Une étude réalisée en 2018 révèle que le site sidérurgique a été autorisé à rejeter des métaux lourds au-delà des normes autorisées. Des parents d'enfants atteints de cancers pédiatriques s'interrogent sur leurs conséquences.
Coralie Jarguel, maman d'un petit garçon atteint d'un cancer rare s'interroge...Est-ce qu'on peut attraper un cancer en étant fortement exposé au nickel ou au chrome ?
La mère de famille, qui est aussi co-fondatrice de l'association "Cancers, la vérité pour nos enfants" se bat avec d'autres parents pour connaître les raisons d'un nombre anormalement élevé de cancers pédiatriques dans le secteur d'Igoville et de Pont de l'Arche.
En février 2022, un nouveau cas de thyroïde a été décelé chez un enfant, 11 au total ont été comptabilisés ces dernières années.
Des rejets de métaux lourds excessifs
Déjà il y a quelques semaines, des traces de plomb ont été retrouvés dans les cheveux de 9 enfants malades sur 11 : "après ces résultats, l'Agence Régionale de Santé nous a répondu qu'on n'attrapait pas de cancer avec du plomb, mais est-ce qu'on peut attraper un cancer avec un taux de nickel 47 fois au-dessus de la norme et un taux de chrome bien au-dessus des normes aussi ?" s'insurge Coralie Jarguel.
Ces métaux sont rejetés dans l'air par le site de Manoir Industries, implanté à Pitres (Eure) et le collectif de parents soupçonnent que l'activité de l'industriel soit à l'origine de la maladie de leur enfant.
En effet, nos confrères de Mediapart se sont procurés des documents de la préfecture qui révèlent que le site sidérurgique a été autorisé à rejeter toute une série de polluants : "pour le chrome, en 2011, la valeur limite de rejet a été fixée à 5 grammes par heure par l'Etat.
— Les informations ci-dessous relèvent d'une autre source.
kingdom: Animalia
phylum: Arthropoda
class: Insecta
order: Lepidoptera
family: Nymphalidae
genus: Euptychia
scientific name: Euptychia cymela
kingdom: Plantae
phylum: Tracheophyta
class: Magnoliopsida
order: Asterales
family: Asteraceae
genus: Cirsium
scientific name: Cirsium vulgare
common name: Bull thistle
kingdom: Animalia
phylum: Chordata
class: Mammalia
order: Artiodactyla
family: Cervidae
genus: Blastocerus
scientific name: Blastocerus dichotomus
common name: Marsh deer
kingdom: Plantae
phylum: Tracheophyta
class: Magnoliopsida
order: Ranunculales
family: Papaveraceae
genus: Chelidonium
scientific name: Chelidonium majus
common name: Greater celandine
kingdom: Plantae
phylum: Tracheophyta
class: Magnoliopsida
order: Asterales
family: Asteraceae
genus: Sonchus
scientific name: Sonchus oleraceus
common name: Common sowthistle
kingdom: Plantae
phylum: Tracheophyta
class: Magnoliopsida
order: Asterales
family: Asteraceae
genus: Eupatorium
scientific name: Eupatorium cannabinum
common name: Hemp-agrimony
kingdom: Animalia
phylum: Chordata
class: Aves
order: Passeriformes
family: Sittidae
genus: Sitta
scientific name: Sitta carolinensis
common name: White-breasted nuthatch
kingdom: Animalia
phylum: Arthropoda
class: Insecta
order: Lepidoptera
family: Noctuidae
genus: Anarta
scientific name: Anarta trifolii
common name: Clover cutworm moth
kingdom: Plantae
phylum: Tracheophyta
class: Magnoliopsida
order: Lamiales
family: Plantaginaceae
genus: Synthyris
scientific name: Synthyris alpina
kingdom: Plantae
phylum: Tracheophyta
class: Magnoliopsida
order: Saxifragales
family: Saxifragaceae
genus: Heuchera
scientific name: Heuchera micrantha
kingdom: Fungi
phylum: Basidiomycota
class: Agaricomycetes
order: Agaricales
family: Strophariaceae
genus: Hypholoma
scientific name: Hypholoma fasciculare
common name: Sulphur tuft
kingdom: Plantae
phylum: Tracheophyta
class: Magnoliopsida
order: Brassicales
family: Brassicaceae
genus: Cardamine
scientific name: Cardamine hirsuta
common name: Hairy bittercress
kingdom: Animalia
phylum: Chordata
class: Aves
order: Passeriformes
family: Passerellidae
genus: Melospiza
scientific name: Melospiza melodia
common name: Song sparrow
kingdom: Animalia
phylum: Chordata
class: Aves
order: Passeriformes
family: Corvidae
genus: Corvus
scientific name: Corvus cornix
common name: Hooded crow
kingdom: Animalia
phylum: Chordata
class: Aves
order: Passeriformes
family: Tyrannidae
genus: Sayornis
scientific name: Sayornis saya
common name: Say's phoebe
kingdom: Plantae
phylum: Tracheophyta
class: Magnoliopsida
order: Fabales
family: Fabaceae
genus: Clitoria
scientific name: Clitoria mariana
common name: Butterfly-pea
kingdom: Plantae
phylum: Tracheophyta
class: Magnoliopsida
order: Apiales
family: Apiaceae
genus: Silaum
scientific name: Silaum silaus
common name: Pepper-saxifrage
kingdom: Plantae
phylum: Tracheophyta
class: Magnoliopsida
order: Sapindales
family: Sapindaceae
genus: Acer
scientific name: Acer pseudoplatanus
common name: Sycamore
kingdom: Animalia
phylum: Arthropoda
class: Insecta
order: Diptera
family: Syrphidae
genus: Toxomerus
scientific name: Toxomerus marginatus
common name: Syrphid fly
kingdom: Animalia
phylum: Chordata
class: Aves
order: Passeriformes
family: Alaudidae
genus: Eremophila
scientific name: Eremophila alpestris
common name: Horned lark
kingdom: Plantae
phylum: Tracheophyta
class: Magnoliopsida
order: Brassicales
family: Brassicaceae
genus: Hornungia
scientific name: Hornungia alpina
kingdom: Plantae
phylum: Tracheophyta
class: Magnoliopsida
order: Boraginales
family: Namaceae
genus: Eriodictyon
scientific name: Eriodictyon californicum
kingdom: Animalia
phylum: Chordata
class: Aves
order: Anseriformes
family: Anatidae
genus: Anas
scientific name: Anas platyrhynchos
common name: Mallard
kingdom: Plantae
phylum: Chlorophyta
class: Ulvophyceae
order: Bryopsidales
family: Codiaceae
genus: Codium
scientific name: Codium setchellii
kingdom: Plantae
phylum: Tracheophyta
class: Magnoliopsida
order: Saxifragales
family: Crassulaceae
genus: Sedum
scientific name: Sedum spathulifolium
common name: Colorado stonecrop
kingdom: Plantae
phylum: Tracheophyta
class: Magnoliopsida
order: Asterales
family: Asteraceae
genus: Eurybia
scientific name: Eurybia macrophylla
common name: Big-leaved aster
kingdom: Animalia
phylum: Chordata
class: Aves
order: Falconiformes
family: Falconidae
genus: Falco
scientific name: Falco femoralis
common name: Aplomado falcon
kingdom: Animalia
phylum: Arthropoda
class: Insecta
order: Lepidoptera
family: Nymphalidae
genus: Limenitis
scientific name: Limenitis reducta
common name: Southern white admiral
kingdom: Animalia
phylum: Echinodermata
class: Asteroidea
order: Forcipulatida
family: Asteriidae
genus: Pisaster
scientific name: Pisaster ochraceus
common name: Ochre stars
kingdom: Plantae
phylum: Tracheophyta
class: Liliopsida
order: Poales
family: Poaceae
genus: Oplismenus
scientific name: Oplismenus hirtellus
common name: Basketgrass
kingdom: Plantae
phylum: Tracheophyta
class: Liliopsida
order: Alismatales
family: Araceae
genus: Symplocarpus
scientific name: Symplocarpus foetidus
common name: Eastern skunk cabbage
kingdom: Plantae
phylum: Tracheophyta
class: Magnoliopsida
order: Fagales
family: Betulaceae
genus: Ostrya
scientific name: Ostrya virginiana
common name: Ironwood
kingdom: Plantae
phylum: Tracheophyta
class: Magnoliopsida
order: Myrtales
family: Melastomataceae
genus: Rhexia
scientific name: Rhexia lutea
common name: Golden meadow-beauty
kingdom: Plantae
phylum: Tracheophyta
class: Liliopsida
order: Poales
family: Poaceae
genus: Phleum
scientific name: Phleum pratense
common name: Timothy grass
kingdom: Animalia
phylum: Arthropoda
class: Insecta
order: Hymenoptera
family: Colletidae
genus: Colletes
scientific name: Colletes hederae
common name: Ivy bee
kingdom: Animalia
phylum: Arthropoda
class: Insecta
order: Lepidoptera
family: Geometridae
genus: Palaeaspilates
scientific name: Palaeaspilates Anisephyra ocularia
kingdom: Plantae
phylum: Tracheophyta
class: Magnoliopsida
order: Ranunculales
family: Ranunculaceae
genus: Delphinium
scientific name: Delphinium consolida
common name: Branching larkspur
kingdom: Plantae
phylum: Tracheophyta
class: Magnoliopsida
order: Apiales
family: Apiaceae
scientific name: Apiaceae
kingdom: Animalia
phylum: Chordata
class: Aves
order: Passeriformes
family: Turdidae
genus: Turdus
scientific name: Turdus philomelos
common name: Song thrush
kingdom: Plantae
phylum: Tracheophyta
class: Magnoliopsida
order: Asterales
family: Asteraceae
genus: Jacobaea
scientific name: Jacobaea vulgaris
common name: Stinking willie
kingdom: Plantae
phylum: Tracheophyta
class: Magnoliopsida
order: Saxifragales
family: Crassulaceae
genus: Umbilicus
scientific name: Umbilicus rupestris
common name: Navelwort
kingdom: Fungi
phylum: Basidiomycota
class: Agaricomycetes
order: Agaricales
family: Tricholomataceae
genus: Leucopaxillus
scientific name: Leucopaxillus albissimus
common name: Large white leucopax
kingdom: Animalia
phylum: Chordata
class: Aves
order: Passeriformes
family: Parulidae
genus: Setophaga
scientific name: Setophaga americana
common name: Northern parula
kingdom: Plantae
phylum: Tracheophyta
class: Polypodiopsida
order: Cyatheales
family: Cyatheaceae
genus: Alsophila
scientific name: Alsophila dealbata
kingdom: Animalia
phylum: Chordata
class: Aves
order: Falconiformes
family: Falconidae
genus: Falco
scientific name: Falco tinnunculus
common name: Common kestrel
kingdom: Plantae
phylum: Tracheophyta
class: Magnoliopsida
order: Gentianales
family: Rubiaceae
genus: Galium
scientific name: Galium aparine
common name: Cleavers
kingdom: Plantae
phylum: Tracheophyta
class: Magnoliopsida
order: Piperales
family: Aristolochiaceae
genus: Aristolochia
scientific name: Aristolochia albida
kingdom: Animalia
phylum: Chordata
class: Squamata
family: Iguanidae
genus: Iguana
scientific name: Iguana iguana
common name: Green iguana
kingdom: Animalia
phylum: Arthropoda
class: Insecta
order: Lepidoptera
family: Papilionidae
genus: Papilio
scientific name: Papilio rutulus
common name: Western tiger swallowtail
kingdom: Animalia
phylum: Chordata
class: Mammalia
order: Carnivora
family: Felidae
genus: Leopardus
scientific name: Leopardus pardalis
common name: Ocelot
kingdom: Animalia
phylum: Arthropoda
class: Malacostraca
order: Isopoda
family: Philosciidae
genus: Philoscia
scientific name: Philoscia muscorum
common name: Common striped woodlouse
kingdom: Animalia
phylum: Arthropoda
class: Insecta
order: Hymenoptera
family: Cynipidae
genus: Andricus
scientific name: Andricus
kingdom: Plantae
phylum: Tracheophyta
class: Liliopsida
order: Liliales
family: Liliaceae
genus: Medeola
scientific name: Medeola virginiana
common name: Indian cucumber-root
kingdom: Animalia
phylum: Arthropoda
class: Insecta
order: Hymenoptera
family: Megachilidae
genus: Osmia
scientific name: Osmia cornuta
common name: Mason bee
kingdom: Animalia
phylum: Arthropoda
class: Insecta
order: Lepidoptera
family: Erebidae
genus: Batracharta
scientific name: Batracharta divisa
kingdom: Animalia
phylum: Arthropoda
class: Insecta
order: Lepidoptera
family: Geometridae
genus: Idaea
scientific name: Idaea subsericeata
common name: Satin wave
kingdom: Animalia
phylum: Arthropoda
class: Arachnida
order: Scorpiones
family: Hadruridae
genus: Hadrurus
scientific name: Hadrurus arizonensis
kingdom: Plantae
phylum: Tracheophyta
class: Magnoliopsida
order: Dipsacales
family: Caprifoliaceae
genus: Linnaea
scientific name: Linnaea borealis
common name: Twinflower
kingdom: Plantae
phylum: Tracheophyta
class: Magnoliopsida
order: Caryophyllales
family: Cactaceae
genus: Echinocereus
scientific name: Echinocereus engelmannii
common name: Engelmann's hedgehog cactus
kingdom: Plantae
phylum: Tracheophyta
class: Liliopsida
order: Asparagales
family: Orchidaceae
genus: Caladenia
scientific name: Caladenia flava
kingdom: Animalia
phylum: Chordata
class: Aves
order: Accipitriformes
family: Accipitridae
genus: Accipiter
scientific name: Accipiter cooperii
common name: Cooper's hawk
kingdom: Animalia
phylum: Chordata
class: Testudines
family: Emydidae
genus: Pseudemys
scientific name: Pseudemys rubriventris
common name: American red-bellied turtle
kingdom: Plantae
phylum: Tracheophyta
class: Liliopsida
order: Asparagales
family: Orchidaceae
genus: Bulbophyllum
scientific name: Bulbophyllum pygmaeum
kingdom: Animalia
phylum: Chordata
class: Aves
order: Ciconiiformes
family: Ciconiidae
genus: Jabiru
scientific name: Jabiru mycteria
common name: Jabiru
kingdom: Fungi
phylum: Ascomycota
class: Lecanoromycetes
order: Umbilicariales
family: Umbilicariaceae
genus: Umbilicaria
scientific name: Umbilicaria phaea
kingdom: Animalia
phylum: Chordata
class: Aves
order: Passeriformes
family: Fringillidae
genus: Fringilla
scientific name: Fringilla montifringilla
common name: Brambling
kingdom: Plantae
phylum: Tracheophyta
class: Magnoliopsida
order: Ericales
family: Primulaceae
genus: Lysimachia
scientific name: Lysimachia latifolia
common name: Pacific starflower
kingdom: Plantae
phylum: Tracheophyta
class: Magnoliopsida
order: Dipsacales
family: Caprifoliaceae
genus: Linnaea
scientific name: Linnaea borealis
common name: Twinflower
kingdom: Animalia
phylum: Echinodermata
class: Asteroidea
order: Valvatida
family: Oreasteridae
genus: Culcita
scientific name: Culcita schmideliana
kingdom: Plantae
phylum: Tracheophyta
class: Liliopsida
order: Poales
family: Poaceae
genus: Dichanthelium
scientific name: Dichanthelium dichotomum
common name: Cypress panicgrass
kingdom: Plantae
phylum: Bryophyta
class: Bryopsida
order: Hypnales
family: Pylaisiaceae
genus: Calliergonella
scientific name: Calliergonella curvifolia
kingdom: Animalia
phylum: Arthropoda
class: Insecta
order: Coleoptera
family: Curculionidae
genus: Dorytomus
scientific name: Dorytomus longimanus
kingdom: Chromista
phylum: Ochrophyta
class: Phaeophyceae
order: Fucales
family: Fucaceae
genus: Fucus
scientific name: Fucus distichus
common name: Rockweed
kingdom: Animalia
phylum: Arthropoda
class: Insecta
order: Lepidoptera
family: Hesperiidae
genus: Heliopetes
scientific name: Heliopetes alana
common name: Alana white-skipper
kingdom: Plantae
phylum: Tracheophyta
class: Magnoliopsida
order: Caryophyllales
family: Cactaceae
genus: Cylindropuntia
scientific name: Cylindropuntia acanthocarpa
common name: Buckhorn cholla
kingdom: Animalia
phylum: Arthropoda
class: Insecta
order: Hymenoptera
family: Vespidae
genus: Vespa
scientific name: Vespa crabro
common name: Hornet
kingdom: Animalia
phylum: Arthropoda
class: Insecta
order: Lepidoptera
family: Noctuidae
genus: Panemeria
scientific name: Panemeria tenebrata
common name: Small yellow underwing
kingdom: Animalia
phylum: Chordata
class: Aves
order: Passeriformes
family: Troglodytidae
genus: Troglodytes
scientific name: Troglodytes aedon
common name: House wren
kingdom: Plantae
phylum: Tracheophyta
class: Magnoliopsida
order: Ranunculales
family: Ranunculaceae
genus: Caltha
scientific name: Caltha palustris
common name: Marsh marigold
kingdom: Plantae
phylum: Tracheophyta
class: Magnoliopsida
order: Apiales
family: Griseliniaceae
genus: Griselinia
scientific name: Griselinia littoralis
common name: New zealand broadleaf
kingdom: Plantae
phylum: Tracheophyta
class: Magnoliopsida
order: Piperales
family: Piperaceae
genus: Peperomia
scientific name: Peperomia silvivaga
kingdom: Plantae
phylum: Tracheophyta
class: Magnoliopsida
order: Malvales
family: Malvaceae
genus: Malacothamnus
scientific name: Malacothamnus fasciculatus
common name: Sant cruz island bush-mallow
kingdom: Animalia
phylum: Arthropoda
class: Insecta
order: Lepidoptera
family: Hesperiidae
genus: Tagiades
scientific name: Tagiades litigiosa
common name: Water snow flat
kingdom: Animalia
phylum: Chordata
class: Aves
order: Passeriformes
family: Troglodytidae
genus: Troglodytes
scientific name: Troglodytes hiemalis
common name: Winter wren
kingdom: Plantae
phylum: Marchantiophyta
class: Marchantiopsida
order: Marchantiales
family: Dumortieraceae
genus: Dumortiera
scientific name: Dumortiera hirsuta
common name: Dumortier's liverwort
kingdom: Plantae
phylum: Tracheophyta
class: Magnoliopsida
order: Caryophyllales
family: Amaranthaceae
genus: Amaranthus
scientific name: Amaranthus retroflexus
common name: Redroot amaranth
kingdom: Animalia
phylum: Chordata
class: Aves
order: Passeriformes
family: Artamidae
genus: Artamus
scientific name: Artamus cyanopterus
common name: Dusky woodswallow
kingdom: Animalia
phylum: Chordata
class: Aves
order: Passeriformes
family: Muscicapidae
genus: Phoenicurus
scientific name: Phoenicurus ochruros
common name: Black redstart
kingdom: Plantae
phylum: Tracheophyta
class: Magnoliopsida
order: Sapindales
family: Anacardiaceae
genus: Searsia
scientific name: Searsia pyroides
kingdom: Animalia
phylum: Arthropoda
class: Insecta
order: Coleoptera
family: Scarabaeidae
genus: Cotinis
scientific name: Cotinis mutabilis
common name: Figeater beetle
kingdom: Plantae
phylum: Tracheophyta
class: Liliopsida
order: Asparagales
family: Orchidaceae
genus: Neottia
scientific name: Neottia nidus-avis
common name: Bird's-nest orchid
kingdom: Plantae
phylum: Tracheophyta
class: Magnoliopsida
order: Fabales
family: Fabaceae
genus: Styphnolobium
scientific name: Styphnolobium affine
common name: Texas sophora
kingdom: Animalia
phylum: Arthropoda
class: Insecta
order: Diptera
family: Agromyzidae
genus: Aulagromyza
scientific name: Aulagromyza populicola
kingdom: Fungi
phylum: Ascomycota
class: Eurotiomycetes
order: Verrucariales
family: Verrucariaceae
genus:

Or en 2018, Manoir Industries en rejetait presque 10 fois plus, avec 47,9 g / h. Pour le nickel, la limite fixée par l'Etat est de 0,73 g / h. En 2018, l'usine en a émis 50 fois plus, autour de 35 g / h."
Selon cette enquête, depuis 2016, l'usine a fait l'objet de sanctions administratives : deux arrêtés préfectoraux fixant des astreintes financières de 472 euros et 1482 euros par jour, pour des rejets excessifs dans l'air et dans les eaux mais aussi des arrêtés de mise en demeure et de consignation, pour des montants de 112 000 et 240 000 euros.
Familles et élus réclament de la transparence
De son côté, Richard Jacquet, le maire de Pont-de-l'Arche l'une des communes où vit un enfant malade, se dit déçu de ne pas avoir eu connaissance de ces études. "A partir du moment où on a une piste de rejets anormaux, ce qui avait été pointé par l'étude de Santé Publique France et de l'Agence Régionale de Santé, qui nous avait promis d'ailleurs des mesures de contrôle et de surveillance, il faut qu'on puisse avoir des retours" .
Le vice-président de la communauté d'agglomération Seine-Eure réclame aussi un recensement précis du nombre de cas de cancers pédiatriques sur le secteur identifié. "Combien d'enfants sont impactés depuis l'identification du cluster ? Il faut qu'on sache si ça se poursuit ou si les cas constatés sont 'normaux' par rapport à la population", explique Richard Jacquet. L'élu souhaite la mise en place d'un observatoire de la qualité de l'air et de l'eau afin de donner des informations claires et efficaces aux familles, à la population, pour qu'on soit sûr dit-il, que nos enfants grandissent sur un territoire sain.